On Tue, Jun 20, 2017@02:17:39PM -0400, Chuck Lever wrote:

> The concern is whether a retransmitted Send will be exposed
> to the receiving ULP. Below you imply that it will not be, so
> perhaps this is not a concern after all.

A retransmitted SEND will never be exposed to the Reciever ULP for
Reliable Connected. That is part of the guarantee.

> > We've had this discussion on the list before. You can *never* re-use a
> > SEND, or RDMA WRITE buffer until you observe the HCA is done with it
> > via a CQ poll.
> 
> RPC-over-RDMA is careful to invalidate buffers that are the
> target of RDMA Write before RPC completion, as we have
> discussed before.
> 
> Sends are assumed to be complete when a LocalInv completes.
> 
> When we had this discussion before, you explained the problem
> with retransmitted Sends, but it appears that all the ULPs we
> have operate without Send completion. Others whom I trust have
> suggested that operating without that extra interrupt is

Operating without the interrupt is of course preferred, but that means
you have to defer the invalidate for MR's refered to by SEND until a
CQ observation as well.

> preferred. The client has operated this way since it was added
> to the kernel almost 10 years ago.

I thought the use of MR's with SEND was a new invention? If you use
the local rdma lkey with send, it is never invalidated, and this is
not an issue, which IIRC, was the historical configuration for NFS.

> So I took it as a "in a perfect world" kind of admonition.
> You are making a stronger and more normative assertion here.

All ULPs must have periodic (related to SQ depth) signaled completions
or some of our supported hardware will explode.

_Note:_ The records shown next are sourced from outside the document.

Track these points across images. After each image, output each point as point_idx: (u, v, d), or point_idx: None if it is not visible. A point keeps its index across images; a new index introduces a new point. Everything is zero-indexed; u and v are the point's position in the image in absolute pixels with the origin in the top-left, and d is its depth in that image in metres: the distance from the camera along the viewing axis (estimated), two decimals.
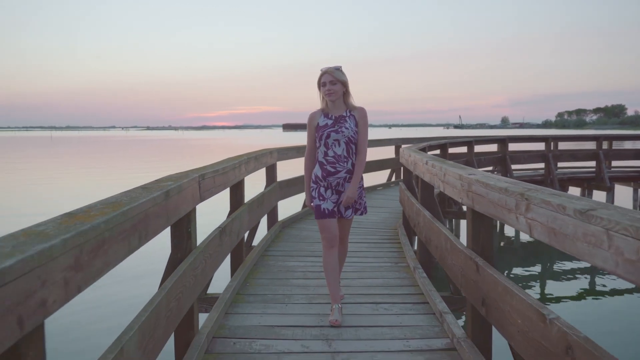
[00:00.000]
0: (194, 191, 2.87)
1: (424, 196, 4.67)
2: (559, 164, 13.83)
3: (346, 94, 3.48)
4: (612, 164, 15.10)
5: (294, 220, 7.05)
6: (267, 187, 6.14)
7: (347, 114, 3.49)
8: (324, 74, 3.44)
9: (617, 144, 20.98)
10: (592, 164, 13.36)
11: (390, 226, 6.90)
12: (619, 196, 13.91)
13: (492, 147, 13.49)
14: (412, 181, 5.89)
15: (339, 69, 3.45)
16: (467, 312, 3.00)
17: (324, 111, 3.53)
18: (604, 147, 13.69)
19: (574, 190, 14.24)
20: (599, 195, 13.77)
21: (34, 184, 20.99)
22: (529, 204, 2.04)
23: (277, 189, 6.44)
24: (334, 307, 3.49)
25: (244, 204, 4.67)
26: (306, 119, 3.58)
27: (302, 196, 7.24)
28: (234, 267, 4.56)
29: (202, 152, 46.71)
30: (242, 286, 4.20)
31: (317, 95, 3.53)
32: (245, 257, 4.81)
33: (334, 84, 3.41)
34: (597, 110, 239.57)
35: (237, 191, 4.55)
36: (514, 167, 12.87)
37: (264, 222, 6.27)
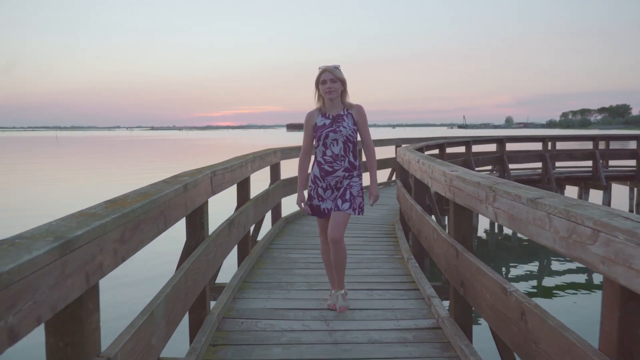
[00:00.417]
0: (207, 186, 3.23)
1: (417, 192, 5.03)
2: (557, 164, 14.15)
3: (344, 93, 3.48)
4: (610, 163, 15.42)
5: (296, 216, 7.40)
6: (271, 184, 6.50)
7: (345, 113, 3.49)
8: (323, 71, 3.42)
9: (622, 144, 21.24)
10: (590, 163, 13.67)
11: (388, 222, 7.25)
12: (616, 195, 14.17)
13: (492, 147, 13.76)
14: (408, 179, 6.23)
15: (337, 68, 3.44)
16: (450, 294, 3.35)
17: (321, 110, 3.53)
18: (602, 147, 14.02)
19: (571, 189, 14.51)
20: (596, 194, 14.05)
21: (42, 184, 21.40)
22: (495, 195, 2.39)
23: (281, 187, 6.79)
24: (334, 292, 3.74)
25: (250, 199, 5.02)
26: None
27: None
28: (241, 258, 4.91)
29: (204, 152, 47.02)
30: (248, 275, 4.57)
31: (314, 94, 3.51)
32: (251, 249, 5.17)
33: (334, 82, 3.40)
34: (601, 110, 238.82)
35: (244, 187, 4.91)
36: (513, 166, 13.16)
37: (268, 218, 6.61)
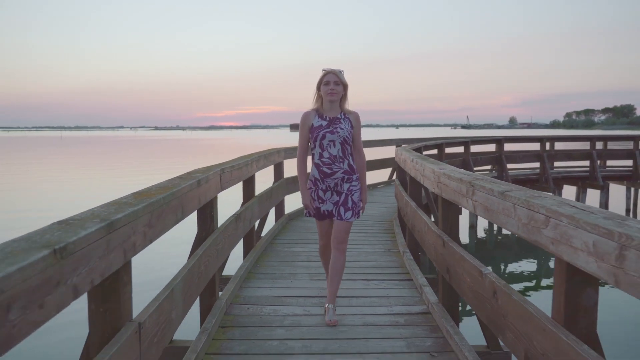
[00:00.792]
0: (217, 182, 3.54)
1: (411, 189, 5.34)
2: (555, 163, 14.42)
3: (344, 98, 3.51)
4: (608, 163, 15.67)
5: (299, 213, 7.70)
6: (275, 182, 6.81)
7: (342, 117, 3.51)
8: (328, 73, 3.44)
9: (622, 145, 21.44)
10: (587, 163, 13.93)
11: (387, 219, 7.55)
12: (613, 195, 14.41)
13: (492, 147, 13.97)
14: (405, 177, 6.53)
15: (342, 72, 3.48)
16: (438, 282, 3.66)
17: (318, 111, 3.53)
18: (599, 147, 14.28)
19: (569, 188, 14.78)
20: (594, 193, 14.31)
21: (58, 182, 21.77)
22: (474, 189, 2.70)
23: (284, 185, 7.10)
24: (328, 306, 3.53)
25: (255, 196, 5.34)
26: None
27: None
28: (246, 251, 5.23)
29: (210, 152, 47.35)
30: (253, 266, 4.88)
31: (313, 95, 3.52)
32: (255, 243, 5.48)
33: (338, 85, 3.43)
34: (605, 110, 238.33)
35: (249, 185, 5.22)
36: (512, 166, 13.44)
37: (272, 215, 6.93)
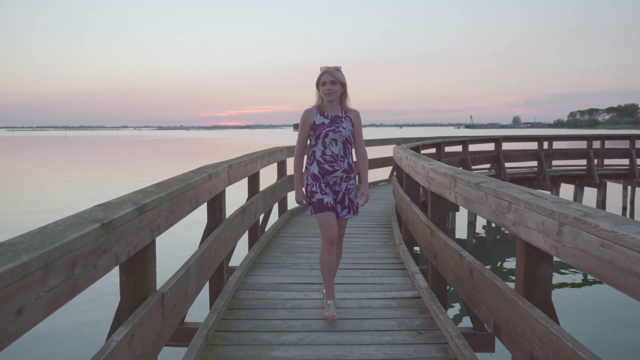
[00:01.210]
0: (225, 176, 3.87)
1: (407, 185, 5.66)
2: (553, 162, 14.68)
3: (343, 95, 3.46)
4: (606, 162, 15.94)
5: (301, 209, 8.00)
6: (278, 179, 7.15)
7: (343, 115, 3.49)
8: (324, 73, 3.40)
9: (620, 144, 21.68)
10: (584, 162, 14.19)
11: (385, 215, 7.88)
12: (610, 193, 14.68)
13: (491, 146, 14.21)
14: (402, 174, 6.86)
15: (339, 70, 3.42)
16: (428, 268, 3.99)
17: (319, 109, 3.50)
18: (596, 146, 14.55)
19: (567, 187, 15.04)
20: (591, 192, 14.59)
21: (68, 182, 22.15)
22: (456, 182, 3.02)
23: (287, 182, 7.43)
24: (329, 302, 3.57)
25: (259, 192, 5.67)
26: None
27: None
28: (251, 243, 5.56)
29: (214, 151, 47.69)
30: (258, 256, 5.21)
31: (314, 93, 3.50)
32: (260, 236, 5.82)
33: (334, 84, 3.38)
34: (609, 109, 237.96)
35: (254, 181, 5.56)
36: (510, 165, 13.72)
37: (275, 211, 7.26)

All ULPs must flow control additions to the SQ based on CQ feedback,
or they will fail under load with SQ overflows, if this is done, then
the above happens correctly for free.

All ULPs must ensure SEND/RDMA Write resources remain stable until the
CQ indicates that work is completed. 'In a perfect world' this
includes not changing the source memory as that would cause
retransmitted packets to be different.

All ULPs must ensure the lkey remains valid until the CQ confirms
the work is done. This is not important if the lkey is always the
local rdma lkey, which is always valid.

> > No. The SQ side is asynchronous to the CQ side, the HCA will pipeline
> > send packets on the wire up to some internal limit.
> 
> So if my ULP issues FastReg followed by Send followed by
> LocalInv (signaled), I can't rely on the LocalInv completion
> to imply that the Send is also complete?

Correct.

This is explicitly defined in Table 79 of the IBA.

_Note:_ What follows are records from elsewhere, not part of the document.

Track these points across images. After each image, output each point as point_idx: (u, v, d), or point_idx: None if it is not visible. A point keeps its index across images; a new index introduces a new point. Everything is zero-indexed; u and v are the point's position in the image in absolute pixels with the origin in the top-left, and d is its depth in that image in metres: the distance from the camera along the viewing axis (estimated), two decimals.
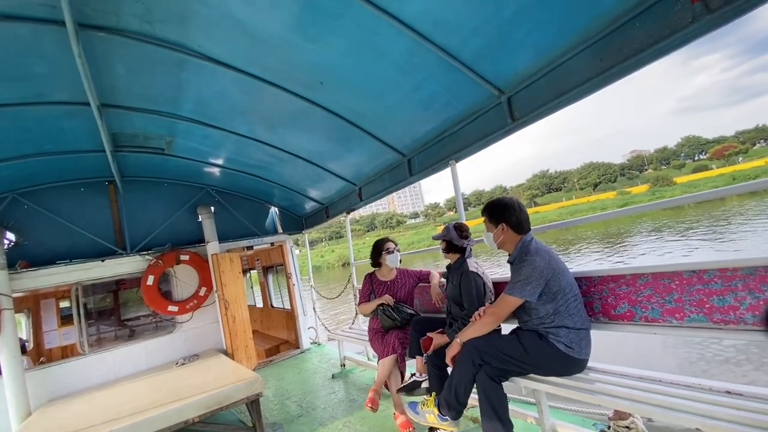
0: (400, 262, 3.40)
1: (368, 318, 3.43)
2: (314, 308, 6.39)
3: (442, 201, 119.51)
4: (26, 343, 6.10)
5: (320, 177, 4.83)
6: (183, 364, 4.47)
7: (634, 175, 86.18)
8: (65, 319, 6.60)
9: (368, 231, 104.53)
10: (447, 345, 2.50)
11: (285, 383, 4.59)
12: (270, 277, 8.05)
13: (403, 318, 3.12)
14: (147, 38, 2.53)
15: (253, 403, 3.12)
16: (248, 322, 5.18)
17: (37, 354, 6.01)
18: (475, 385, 2.12)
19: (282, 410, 3.74)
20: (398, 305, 3.17)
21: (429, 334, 2.65)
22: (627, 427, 2.16)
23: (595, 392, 1.90)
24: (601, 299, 2.22)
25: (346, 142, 3.87)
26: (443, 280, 3.16)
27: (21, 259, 4.38)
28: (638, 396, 1.75)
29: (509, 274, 2.23)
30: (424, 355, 2.62)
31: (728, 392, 1.62)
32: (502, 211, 2.20)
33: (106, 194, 5.05)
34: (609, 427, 2.32)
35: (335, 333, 4.57)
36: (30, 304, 6.29)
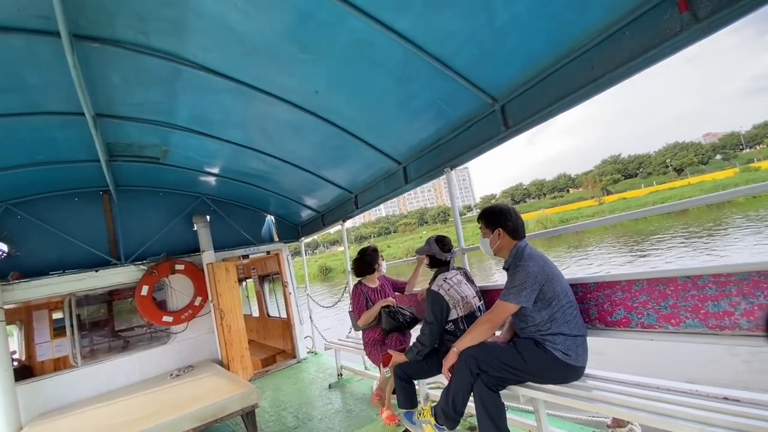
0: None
1: (360, 330, 3.40)
2: (310, 317, 6.33)
3: (498, 191, 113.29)
4: (15, 356, 5.99)
5: (316, 185, 4.83)
6: (177, 375, 4.41)
7: (731, 155, 69.89)
8: (58, 330, 6.50)
9: (420, 225, 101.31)
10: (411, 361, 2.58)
11: (281, 394, 4.53)
12: (266, 286, 8.00)
13: (405, 320, 3.12)
14: (142, 49, 2.54)
15: (249, 415, 3.08)
16: (244, 332, 5.13)
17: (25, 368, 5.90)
18: (472, 395, 2.10)
19: (278, 421, 3.68)
20: (399, 309, 3.17)
21: (389, 351, 2.76)
22: None
23: (592, 399, 1.88)
24: (597, 306, 2.22)
25: (341, 151, 3.88)
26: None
27: (13, 270, 4.33)
28: (636, 403, 1.74)
29: (502, 282, 2.23)
30: (385, 369, 2.70)
31: (726, 398, 1.62)
32: (499, 216, 2.21)
33: (101, 204, 5.02)
34: None
35: (332, 342, 4.54)
36: (22, 315, 6.19)
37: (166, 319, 4.95)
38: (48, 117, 3.12)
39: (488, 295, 2.81)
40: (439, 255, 2.68)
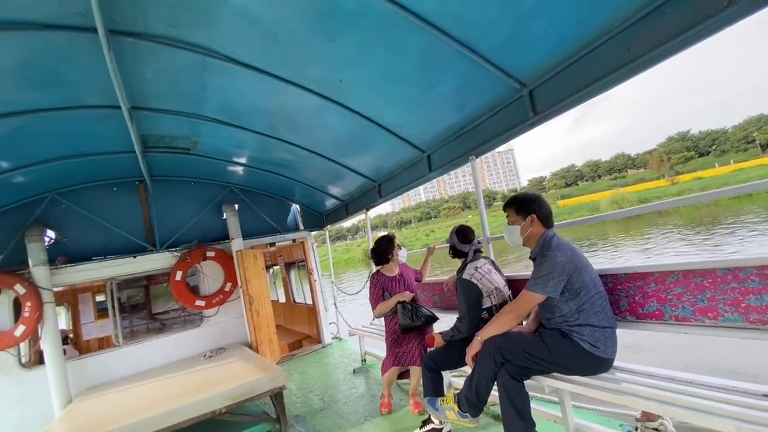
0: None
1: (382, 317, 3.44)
2: (335, 304, 6.46)
3: (547, 173, 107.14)
4: (68, 335, 6.47)
5: (340, 174, 4.87)
6: (210, 356, 4.63)
7: None
8: (101, 312, 6.95)
9: (464, 209, 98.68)
10: (444, 348, 2.63)
11: (307, 377, 4.68)
12: (292, 273, 8.20)
13: (421, 321, 3.08)
14: (172, 42, 2.61)
15: (277, 396, 3.21)
16: (272, 317, 5.31)
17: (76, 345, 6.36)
18: (496, 383, 2.10)
19: (305, 403, 3.82)
20: (417, 306, 3.12)
21: (432, 334, 2.80)
22: (656, 429, 2.10)
23: (621, 392, 1.84)
24: (628, 297, 2.15)
25: (364, 139, 3.89)
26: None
27: (60, 255, 4.64)
28: (668, 397, 1.69)
29: (529, 272, 2.20)
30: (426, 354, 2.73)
31: (765, 395, 1.55)
32: (532, 203, 2.17)
33: (137, 193, 5.26)
34: (636, 429, 2.25)
35: (356, 329, 4.62)
36: (69, 298, 6.65)
37: (199, 303, 5.19)
38: (88, 111, 3.28)
39: (514, 285, 2.78)
40: (458, 246, 2.70)
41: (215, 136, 4.18)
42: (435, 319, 3.15)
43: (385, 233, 3.56)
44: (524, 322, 2.49)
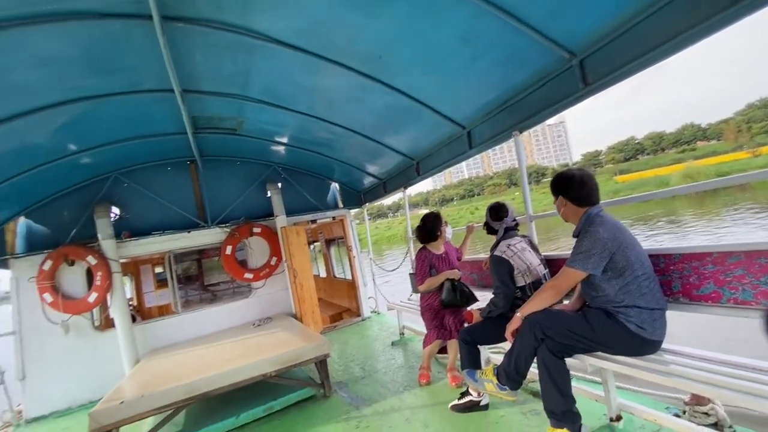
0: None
1: (419, 293, 3.53)
2: (373, 279, 6.64)
3: (604, 147, 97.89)
4: (130, 302, 7.15)
5: (378, 152, 4.90)
6: (259, 325, 4.96)
7: None
8: (160, 282, 7.60)
9: (510, 186, 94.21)
10: (482, 324, 2.68)
11: (348, 347, 4.91)
12: (332, 250, 8.47)
13: (463, 298, 3.16)
14: (219, 25, 2.70)
15: (321, 363, 3.41)
16: (314, 290, 5.56)
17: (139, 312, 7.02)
18: (535, 359, 2.12)
19: (346, 371, 4.03)
20: (463, 284, 3.20)
21: (471, 310, 2.86)
22: (705, 413, 2.04)
23: (669, 374, 1.80)
24: (682, 278, 2.06)
25: (403, 116, 3.86)
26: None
27: (124, 230, 5.08)
28: (721, 381, 1.63)
29: (569, 251, 2.15)
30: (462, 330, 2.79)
31: None
32: (560, 184, 2.15)
33: (188, 172, 5.59)
34: (684, 412, 2.20)
35: (394, 304, 4.74)
36: (132, 269, 7.31)
37: (247, 276, 5.53)
38: (144, 95, 3.50)
39: (554, 264, 2.73)
40: (491, 223, 2.73)
41: (259, 117, 4.33)
42: (476, 299, 3.20)
43: (431, 211, 3.59)
44: (564, 301, 2.47)
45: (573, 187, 2.09)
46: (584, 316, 2.05)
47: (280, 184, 5.79)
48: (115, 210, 5.12)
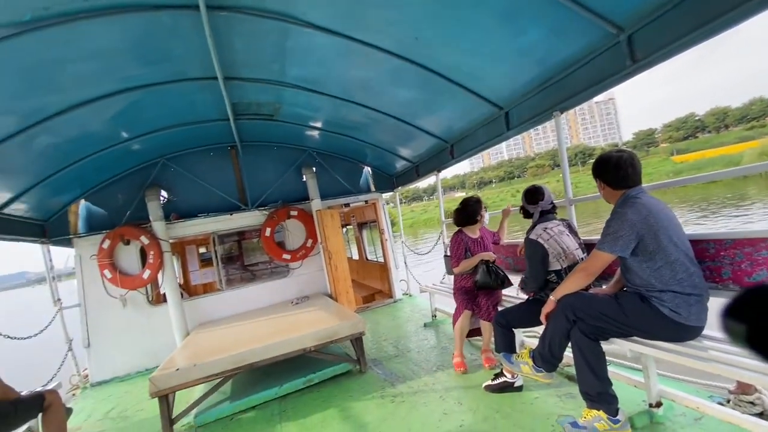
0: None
1: (453, 276, 3.55)
2: (405, 262, 6.72)
3: (659, 125, 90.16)
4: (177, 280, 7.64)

It describes the ordering requirements, if you order Send followed by
LocalInv the ordering is 'L' which means they are not ordered unless
the WR has the Local Invalidate Fence bit set.

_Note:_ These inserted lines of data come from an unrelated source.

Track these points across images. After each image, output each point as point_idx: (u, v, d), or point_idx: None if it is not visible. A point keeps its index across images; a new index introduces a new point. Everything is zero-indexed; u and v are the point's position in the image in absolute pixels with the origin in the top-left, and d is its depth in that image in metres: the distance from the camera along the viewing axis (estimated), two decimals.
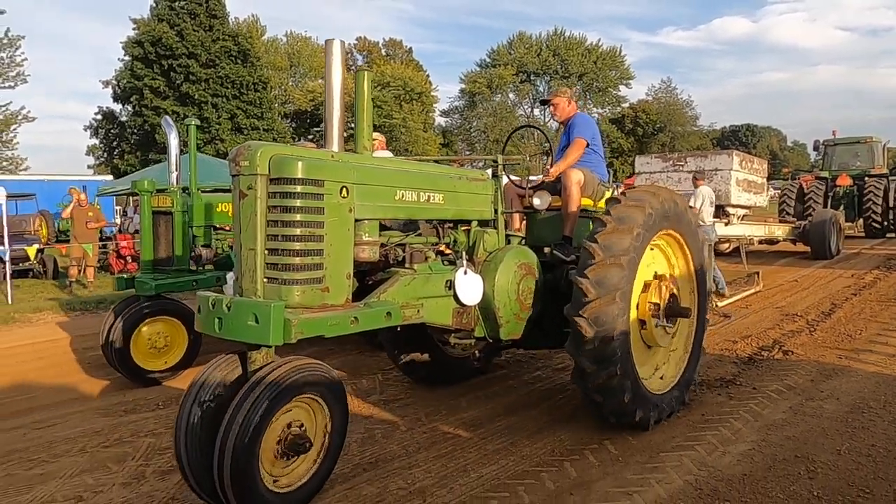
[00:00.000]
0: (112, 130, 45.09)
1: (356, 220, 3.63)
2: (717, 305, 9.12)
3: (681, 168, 13.57)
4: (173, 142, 6.91)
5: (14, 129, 36.35)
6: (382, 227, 4.05)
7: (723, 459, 4.15)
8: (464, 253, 4.32)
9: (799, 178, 21.39)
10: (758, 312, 9.13)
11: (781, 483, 3.81)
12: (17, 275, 13.20)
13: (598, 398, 4.36)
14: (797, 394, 5.39)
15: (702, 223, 10.09)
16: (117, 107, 44.27)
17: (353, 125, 4.08)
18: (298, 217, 3.33)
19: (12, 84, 36.13)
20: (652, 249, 4.81)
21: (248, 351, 3.37)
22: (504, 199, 4.81)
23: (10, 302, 11.08)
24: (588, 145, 5.44)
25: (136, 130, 41.06)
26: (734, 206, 13.01)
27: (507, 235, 4.75)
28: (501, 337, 4.43)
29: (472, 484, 3.87)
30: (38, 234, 16.47)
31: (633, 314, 4.54)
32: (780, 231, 15.48)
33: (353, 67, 61.80)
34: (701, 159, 13.59)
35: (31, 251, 13.31)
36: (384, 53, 63.14)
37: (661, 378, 4.97)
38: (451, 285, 4.11)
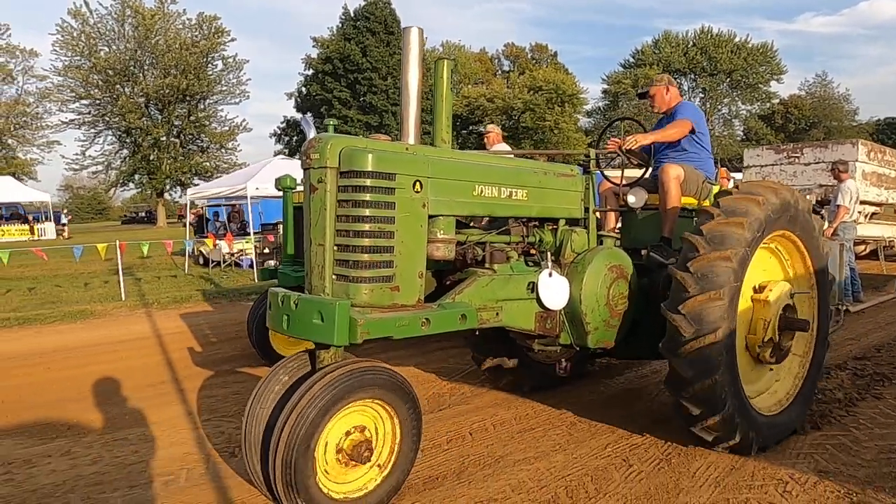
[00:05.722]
0: (295, 138, 47.92)
1: (430, 216, 3.06)
2: (848, 311, 7.40)
3: (796, 160, 11.31)
4: None
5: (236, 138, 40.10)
6: (461, 225, 3.44)
7: None
8: (549, 254, 3.57)
9: None
10: None
11: None
12: None
13: (693, 410, 3.39)
14: None
15: (845, 221, 8.36)
16: (299, 115, 46.91)
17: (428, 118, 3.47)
18: (368, 212, 2.83)
19: (237, 100, 39.87)
20: (763, 252, 3.81)
21: (318, 350, 2.95)
22: (599, 196, 3.98)
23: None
24: (693, 132, 4.39)
25: None
26: (861, 202, 10.63)
27: (601, 236, 3.90)
28: (589, 345, 3.62)
29: None
30: None
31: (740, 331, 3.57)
32: None
33: (499, 72, 60.86)
34: (820, 150, 11.18)
35: None
36: (530, 58, 61.40)
37: (772, 397, 3.92)
38: (534, 288, 3.42)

LIF is an optional feature, I do not know if any of our hardware
supports it, but it is defined to cause the local invalidate to wait
until all ongoing references to the MR are completed.

No idea on the relative performance of LIF vs doing it manually, but
the need for one or the other is unambigously clear in the spec.

Why are you invaliding lkeys anyhow, that doesn't seem like something
that needs to happen synchronously.

Jason